Были какие-то причины, по которым он не любил и избегал женщин. Когда весной по Кольджатской дороге проходили киргизы на «летовку», на обширные плоскогорья Терскей-Алатау, он не любовался хорошенькими, разряженными в синие, желтые и красные цвета, в ярко горящих монисто молоденькими киргизками, не посылал им комплиментов на киргизском языке и не ездил потом в далекие кочевья, чтобы слушать их унылые песни и чувствовать подле себя женщину, полную первобытной прелести. Его не видали также никогда спускающимся в дунганский поселок, где темные дунганки в длинных белых одеждах носили на плечах глиняные кувшины, поддерживая их классическим изгибом руки.
Он занимался охотой, искал в неизведанных горах золото и драгоценные камни и жил, обожая природу и тщательно охраняя свое одиночество.
Его домик начальника поста был казенной глинобитной постройкой, устроенной инженерным ведомством со всеми претензиями и неудобствами казенной постройки.
Вдоль всего дома шла веранда с решеткой. Если бы эту веранду можно было обвить виноградом, плющом или хмелем, то она доставила бы много радости, но так как на каменьях Кольджата ничего не росло, она стояла голая, доступная всем ветрам, и зимой сплошь забивалась снегом. Посередине были двери, ведшие в сквозной коридорчик. Этим коридором дом разделялся на две самостоятельные квартиры, каждая из двух комнат, так как предполагалось, что на посту будет два офицера. Теперь вторая половина была скудно омеблирована на полковые средства на случай приезда «начальства».
Иван Павлович жил в левой половине домика. Здесь у него был уютный кабинет, устланный пестрыми коврами из Аксу, со стенами, покрытыми коврами и киргизскими вышивками. На них в красивом порядке висели: отделанная в мореный кавказский орех трехлинейная русская винтовка, трехстволка Зауера, нижний ствол нарезной под пулю, и легкая 20-го калибра двустволка без курков отличной английской работы. Между ружьями висели патронташи, кинжалы, ножи, принадлежности конского убора.

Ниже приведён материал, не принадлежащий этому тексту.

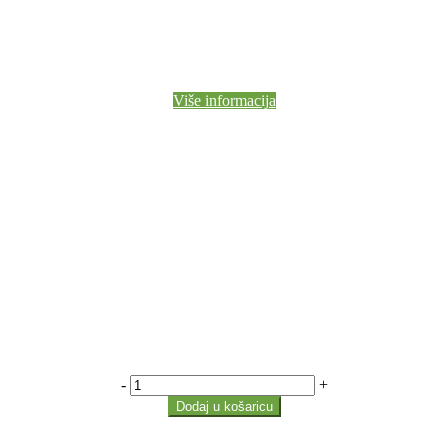
Više informacija
-
+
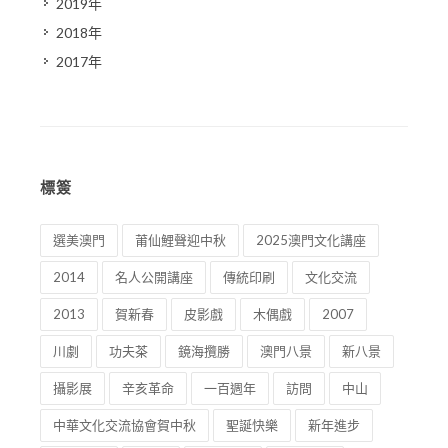
2019年
2018年
2017年
標簽
選美澳門
莆仙鯉聲迎中秋
2025澳門文化講座
2014
名人公開講座
傳統印刷
文化交流
2013
賀新春
皮影戲
木偶戲
2007
川劇
功夫茶
鏡海攬勝
澳門八景
新八景
攝影展
辛亥革命
一百週年
訪問
中山
中華文化交流協會賀中秋
聖誕快樂
新年進步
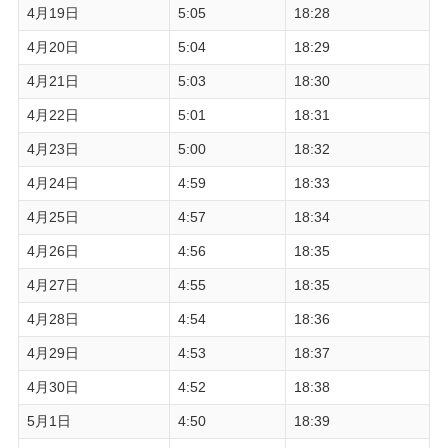
4月19日
5:05
18:28
4月20日
5:04
18:29
4月21日
5:03
18:30
4月22日
5:01
18:31
4月23日
5:00
18:32
4月24日
4:59
18:33
4月25日
4:57
18:34
4月26日
4:56
18:35
4月27日
4:55
18:35
4月28日
4:54
18:36
4月29日
4:53
18:37
4月30日
4:52
18:38
5月1日
4:50
18:39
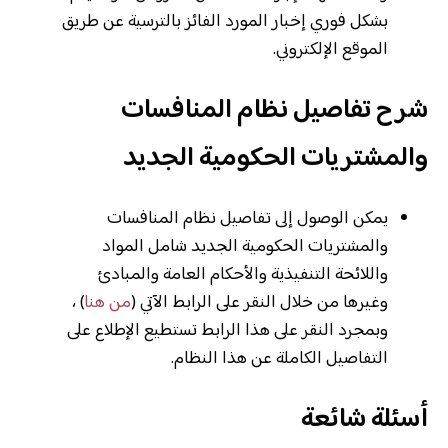
بشكل فوري إخبار المورد الفائز بالترسية عن طريق
الموقع الإلكتروني.
شرح تفاصيل نظام المنافسات
والمشتريات الحكومية الجديد
يمكن الوصول إلى تفاصيل نظام المنافسات
والمشتريات الحكومية الجديد شامل المواد
واللائحة التنفيذية والأحكام العامة والمبادئ
وغيرها من خلال النقر على الرابط الآتي (
من هنا
) ،
وبمجرد النقر على هذا الرابط تستطيع الإطلاع على
التفاصيل الكاملة عن هذا النظام.
أسئلة شائعة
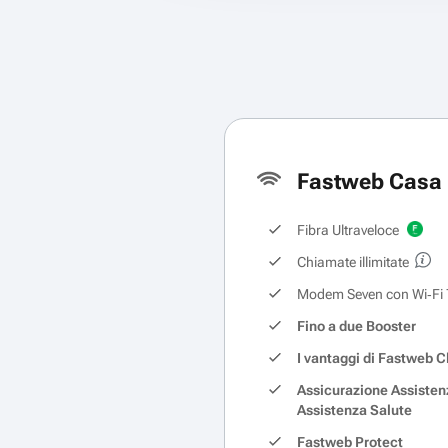
Fastweb Casa 
Fibra Ultraveloce
Chiamate illimitate
Modem Seven con Wi‑Fi 
Fino a due Booster
I vantaggi di Fastweb C
Assicurazione Assisten
Assistenza Salute
Fastweb Protect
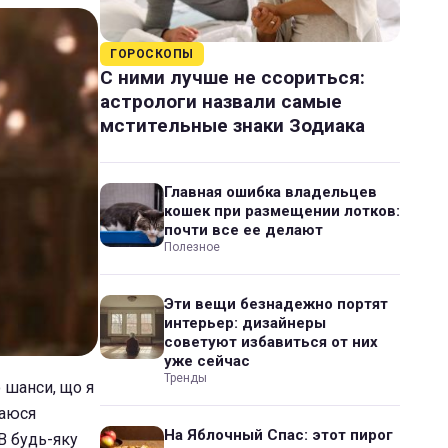
ГОРОСКОПЫ
С ними лучше не ссориться:
астрологи назвали самые
мстительные знаки Зодиака
Главная ошибка владельцев
кошек при размещении лотков:
почти все ее делают
Полезное
Эти вещи безнадежно портят
интерьер: дизайнеры
советуют избавиться от них
уже сейчас
Тренды
о шанси, що я
раюся
На Яблочный Спас: этот пирог
 В будь-яку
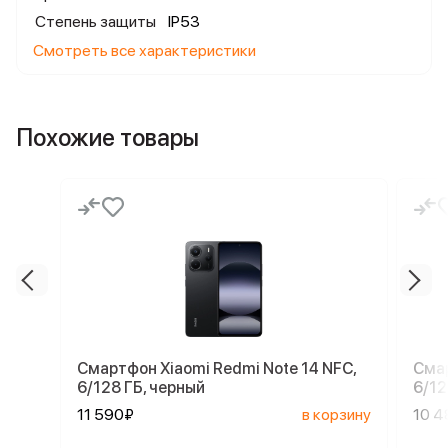
Степень защиты
IP53
Смотреть все характеристики
Похожие товары
Смартфон Xiaomi Redmi Note 14 NFC,
Смар
6/128 ГБ, черный
6/12
11 590₽
в корзину
10 4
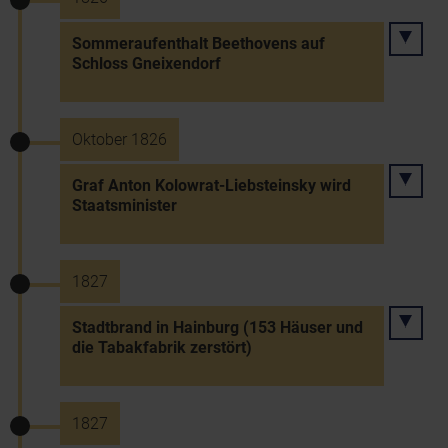
Sommeraufenthalt Beethovens auf
Schloss Gneixendorf
Oktober 1826
Graf Anton Kolowrat-Liebsteinsky wird
Staatsminister
1827
Stadtbrand in Hainburg (153 Häuser und
die Tabakfabrik zerstört)
1827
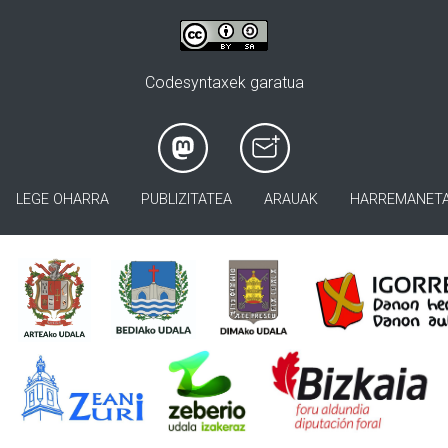
Codesyntaxek garatua
LEGE OHARRA
PUBLIZITATEA
ARAUAK
HARREMANET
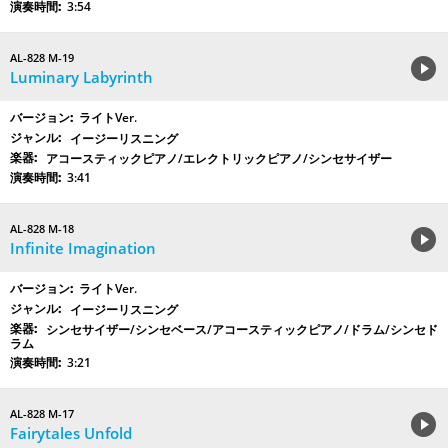
3:54
AL-828 M-19
Luminary Labyrinth
ライトVer.
イージーリスニング
アコースティックピアノ/エレクトリックピアノ/シンセサイザー
3:41
AL-828 M-18
Infinite Imagination
ライトVer.
イージーリスニング
シンセサイザー/シンセベース/アコースティックピアノ/ドラム/シンセド
ラム
3:21
AL-828 M-17
Fairytales Unfold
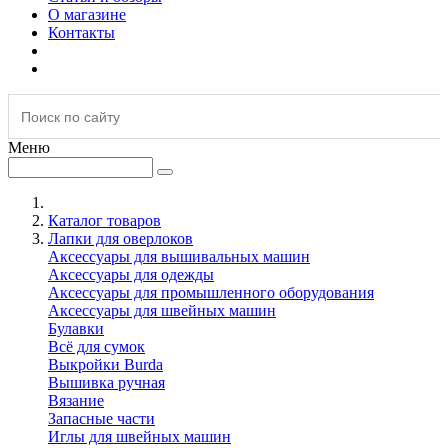
О магазине
Контакты
Меню
Каталог товаров
Лапки для оверлоков
Аксессуары для вышивальных машин
Аксессуары для одежды
Аксессуары для промышленного оборудования
Аксессуары для швейных машин
Булавки
Всё для сумок
Выкройки Burda
Вышивка ручная
Вязание
Запасные части
Иглы для швейных машин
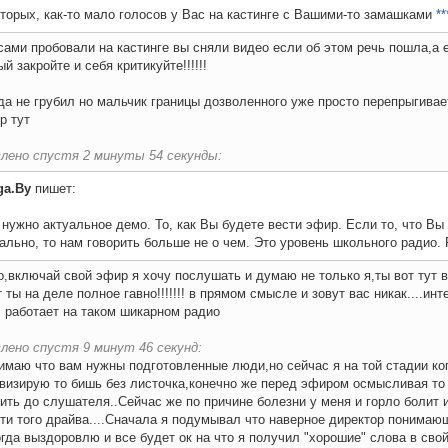
торых, как-то мало голосов у Вас на кастинге с Вашими-то замашками
**
сами пробовали на кастинге вы сняли видео если об этом речь пошла,а е
ый закройте и себя критикуйте!!!!!!
да не грубил но мальчик границы дозволенного уже просто перепрыгивае
р тут
лено спустя 2 минуты 54 секунды:
ga.By
пишет:
нужно актуальное демо. То, как Вы будете вести эфир. Если то, что Вы
ально, то нам говорить больше не о чем. Это уровень школьного радио.
о,включай свой эфир я хочу послушать и думаю не только я,ты вот тут
 ты на деле полное гавно!!!!!!! в прямом смысле и зовут вас никак....инт
 работает на таком шикарном радио
лено спустя 9 минут 46 секунд:
имаю что вам нужны подготовленные люди,но сейчас я на той стадии ко
визирую то бишь без листочка,конечно же перед эфиром осмысливая то 
ить до слушателя..Сейчас же по причине болезни у меня и горло болит и
ти того драйва....Сначала я подумывал что наверное директор понима
огда выздоровлю и все будет ок на что я получил "хорошие" слова в сво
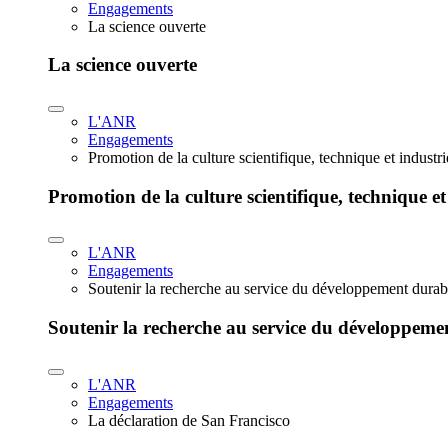
Engagements
La science ouverte
La science ouverte
L'ANR
Engagements
Promotion de la culture scientifique, technique et industr
Promotion de la culture scientifique, technique et
L'ANR
Engagements
Soutenir la recherche au service du développement durab
Soutenir la recherche au service du développeme
L'ANR
Engagements
La déclaration de San Francisco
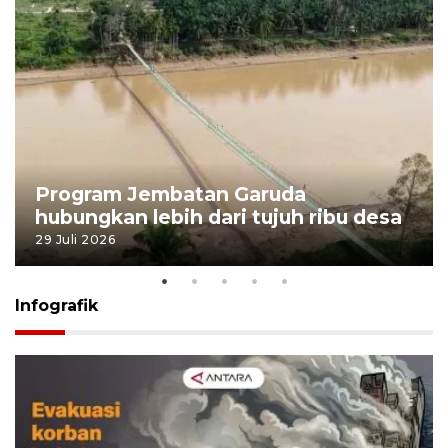
Program Jembatan Garuda
hubungkan lebih dari tujuh ribu desa
29 Juli 2026
Infografik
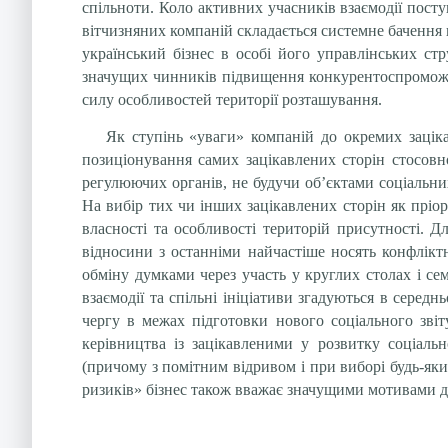
спільноти. Коло активних учасників взаємодії пост
вітчизняних компаній складається системне бачення п
український бізнес в особі його управлінських стр
значущих чинників підвищення конкурентоспроможнос
силу особливостей території розташування.
Як ступінь «уваги» компаній до окремих заціка
позиціонування самих зацікавлених сторін стосовно
регулюючих органів, не будучи об’єктами соціальни
На вибір тих чи інших зацікавлених сторін як пріор
власності та особливості територій присутності. 
відносини з останніми найчастіше носять конфліктн
обміну думками через участь у круглих столах і сем
взаємодії та спільні ініціативи згадуються в середн
чергу в межах підготовки нового соціального звіт
керівництва із зацікавленими у розвитку соціаль
(причому з помітним відривом і при виборі будь-як
ризиків» бізнес також вважає значущими мотивами дл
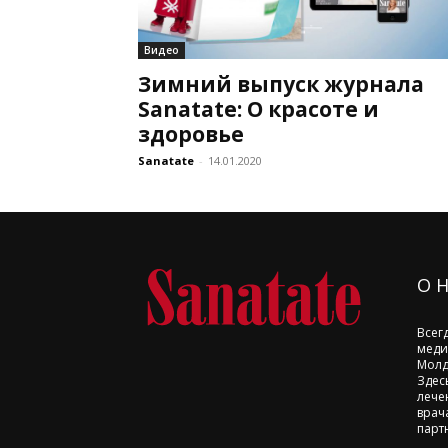
Видео
Зимний выпуск журнала
Sanatate: О красоте и
здоровье
Sanatate
-
14.01.2020
О 
Всег
меди
Молд
Здес
лече
врач
парт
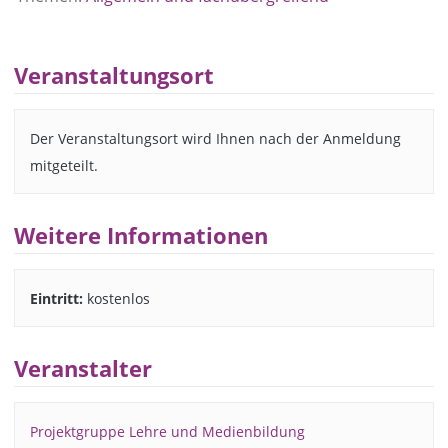
Veranstaltungsort
Der Veranstaltungsort wird Ihnen nach der Anmeldung
mitgeteilt.
Weitere Informationen
Eintritt:
kostenlos
Veranstalter
Projektgruppe Lehre und Medienbildung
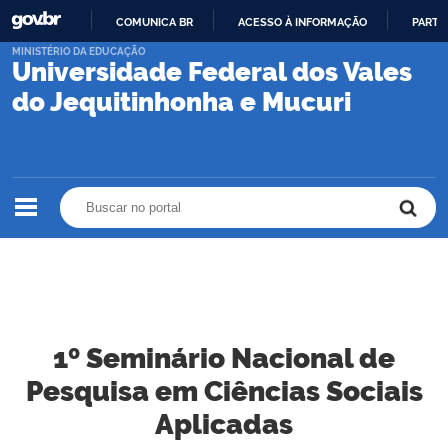
COMUNICA BR
ACESSO À INFORMAÇÃO
PARTI
IR
MINISTÉRIO DA EDUCAÇÃO
Universidade Federal dos Vales
PARA
O
do Jequitinhonha e Mucuri
CONTEÚDO
Buscar no portal
Buscar no portal
1º Seminário Nacional de
Pesquisa em Ciências Sociais
Aplicadas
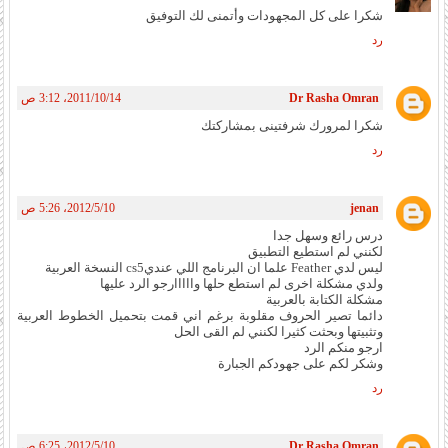
شكرا على كل المجهودات وأتمنى لك التوفيق
رد
Dr Rasha Omran
14‏/10‏/2011، 3:12 ص
شكرا لمرورك شرفتينى بمشاركتك
رد
jenan
10‏/5‏/2012، 5:26 ص
درس رائع وسهل جدا
لكنني لم استطيع التطبيق
ليس لدي Feather علما ان البرنامج اللي عنديcs5 النسخة العربية
ولدي مشكلة اخرى لم استطع حلها وااااارجو الرد عليها
مشكلة الكتابة بالعربية
دائما تصير الحروف مقلوبة برغم اني قمت بتحميل الخطوط العربية
وتثبيتها وبحثت كثيرا لكنني لم القى الحل
ارجو منكم الرد
وشكر لكم على جهودكم الجبارة
رد
Dr Rasha Omran
10‏/5‏/2012، 6:25 ص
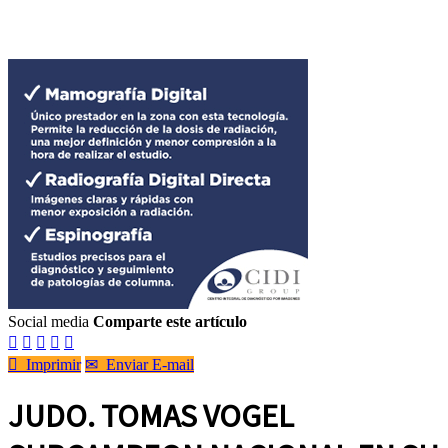
Social media
Comparte este artículo






Imprimir
✉
Enviar E-mail
JUDO. TOMAS VOGEL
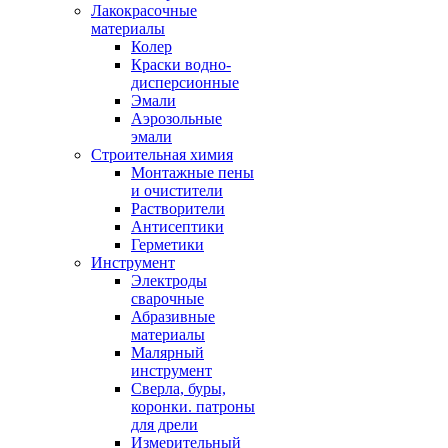
Лакокрасочные
материалы
Колер
Краски водно-
дисперсионные
Эмали
Аэрозольные
эмали
Строительная химия
Монтажные пены
и очистители
Растворители
Антисептики
Герметики
Инструмент
Электроды
сварочные
Абразивные
материалы
Малярный
инструмент
Сверла, буры,
коронки. патроны
для дрели
Измерительный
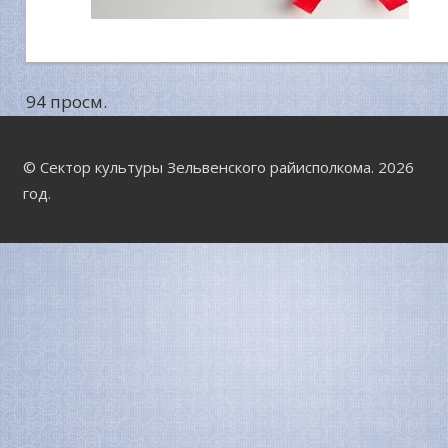
94 просм.
© Сектор культуры Зельвенского райисполкома. 2026
год.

У этой стены стоял диван, сделанный из низких ящиков, на которые был положен набитый шерстью мешок, и все это было покрыто тяжелым ковром. Подушки и мутаки дополняли устройство. Большой письменный стол был более завален принадлежностями охоты, нежели письмами. Тут были весы, мерки для пороха и дроби, приборы для делания патронов и коробочки с капсюлями. На противоположной от дивана стене был большой книжный шкаф с книгами по зоологии, минералогии, описаниями путешествий и т.п. Беллетристика почти отсутствовала.
Соседняя, меньшая по размерам комната служила спальней. Вместо ковров в ней были постланы бараньи, медвежьи и козьи шкуры. У походной койки лежала громадная тигровая шкура, трофей самого Ивана Павловича, ездившего для этого на две недели к озеру Балхаш в поросшие густым камышом плавни реки Или. Простой умывальник и аккуратно развешанные по стене платья да офицерский сундук с бельем, на котором лежало седло, дополняли обстановку.